_Task objective_
Report how many lines of the data below contain the string "values", with case counting, and give only that number.

_Entries shown_
━━━━━━━━━━━━━━━━━━━━━━━━━━━━━━
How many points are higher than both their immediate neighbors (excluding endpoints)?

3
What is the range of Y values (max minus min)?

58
━━━━━━━━━━━━━━━━━━━━━━━━━━━━━━
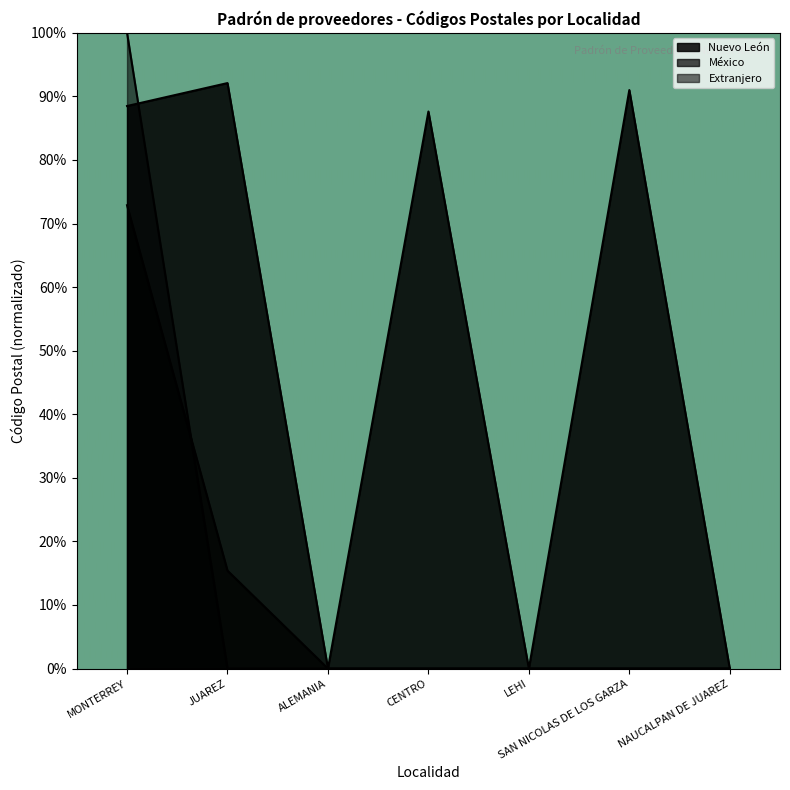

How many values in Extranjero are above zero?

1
━━━━━━━━━━━━━━━━━━━━━━━━━━━━━━
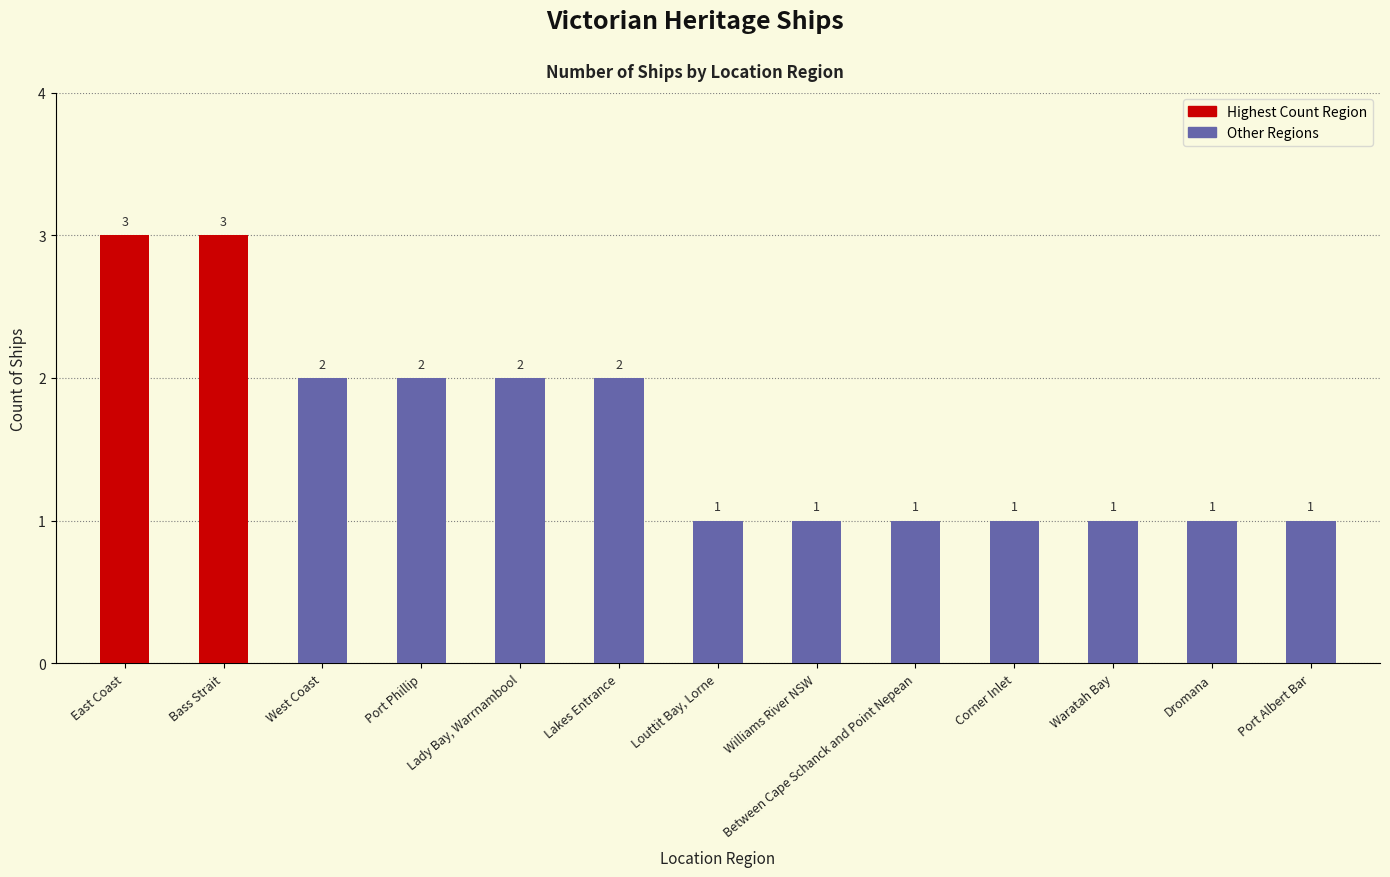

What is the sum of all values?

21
━━━━━━━━━━━━━━━━━━━━━━━━━━━━━━
_Response to the exercise_
3